Manualdo buscava proteção, enfiado em sua toca de lã. No domingo, depois do barraco montado, fez plano silencioso, queria mudar o próprio jeito de carregar a carga. Caminhava decidido com a possibilidade do salário aumentado. Contava com o ovo antes da galinha. Nenhum comentário com Ogum, o sogro seguia a mesma caladura, não diria o que precisava conversar.

Os dois mantinham o silêncio das palavras, abriam a trilha, um passo por vez, nenhum encanto mágico, apenas o frio intensamente dolorido.

A dor ensina a gemer. Seguiam, repetiam os passos, um depois o outro, copiando a si mesmos.

Chegaram.

Ogum fez seu caminho decorado, direto às cargas. Empilhando um saco, depois outro, mais um, e assim para sempre, um homem movendo montanhas de um lugar à outro. Ensinado a não se revelar, acomodado com o óbvio, executava suas tarefas com paciência ordem determinação, deixou a poesia para os poetas.

Manualdo torceu os pés, caminhou até o encarregado das empilhadeiras, Seu Cícero, posso manobrar a empilhadeira, o chefe olhou o rapaz com desconfiança, Acho melhor, não, Por que, seu Cícero, Você e o Ogum são muito bons com a carga nas costas, é mais simples, o risco é menor, O salário também é menor, seu Cícero. O home estacionou os pés, olhou pensativo para o rapaz com uma das mãos à testa, acariciava as sobrancelhas, seu gesto de dúvida, Você consegue, Claro, seu Cícero, Onde você aprendeu, Aqui, olhando imitando sonhando, Tá bem, vamos ver o que você sabe fazer.

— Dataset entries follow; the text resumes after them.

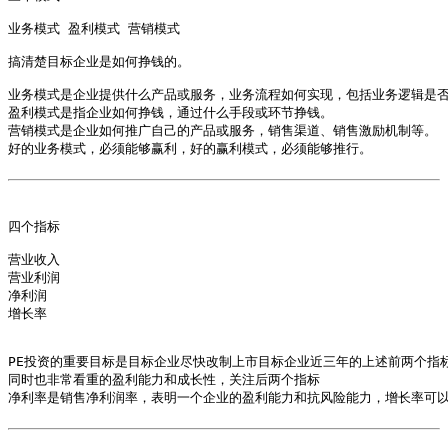
业务模式 盈利模式 营销模式

搞清楚目标企业是如何挣钱的。

业务模式是企业提供什么产品或服务，业务流程如何实现，包括业务逻辑是否
盈利模式是指企业如何挣钱，通过什么手段或环节挣钱。

营销模式是企业如何推广自己的产品或服务，销售渠道、销售激励机制等。

好的业务模式，必须能够赢利，好的赢利模式，必须能够推行。

四个指标

营业收入

营业利润

净利润

增长率

PE投资的重要目标是目标企业尽快改制上市目标企业近三年的上述前两个指标
同时也非常看重的盈利能力和成长性，关注后两个指标

净利率是销售净利润率，表明一个企业的盈利能力和抗风险能力，增长率可以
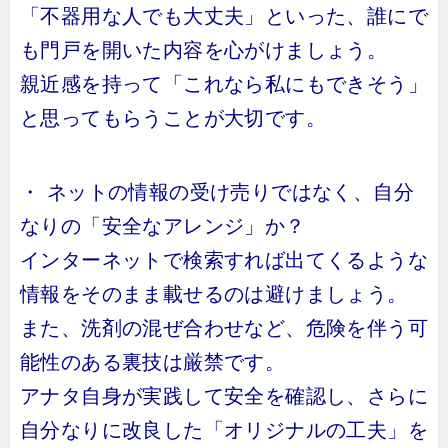
「不器用な人でも大丈夫」といった、誰にで
も門戸を開いた内容を心がけましょう。
親近感を持って「これなら私にもできそう」
と思ってもらうことが大切です。
・ ネットの情報の受け売りではなく、自分
なりの「安全なアレンジ」か？
インターネットで検索すれば出てくるような
情報をそのまま載せるのは避けましょう。
また、洗剤の混ぜ合わせなど、危険を伴う可
能性のある裏技は厳禁です。
アナタ自身が実践して安全を確認し、さらに
自分なりに改良した「オリジナルの工夫」を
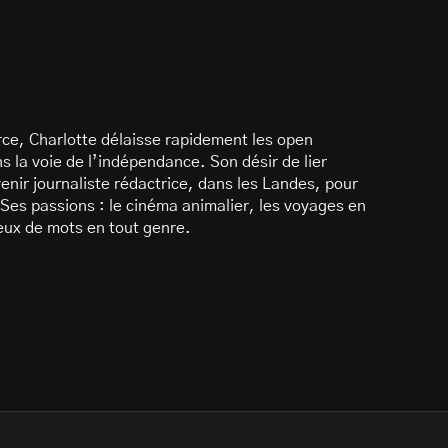
ce, Charlotte délaisse rapidement les open
 la voie de l’indépendance. Son désir de lier
enir journaliste rédactrice, dans les Landes, pour
Ses passions : le cinéma animalier, les voyages en
 jeux de mots en tout genre.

Manualdo não acreditou que foi tão fácil. Subiu na empilhadeira e sentou no banco do condutor, Seu Cícero, o mundo está diferente, É só o tempo de acostumar, rapaz. O encarregado pareceu gostar da iniciativa do Manualdo, mas o candidato precisava demonstrar sua capacidade para conduzir a máquina. Primeiro, as lanças desimpedidas, livres de qualquer carga. Depois, carregando nos braços da máquina o mundo do armazém de legumes e verduras, entrando e saindo nas passagens estreitas, Seu Cícero, to pronto. Pedia autorização para dar partida. A mão na chave da ignição e o pé pronto para acelerar.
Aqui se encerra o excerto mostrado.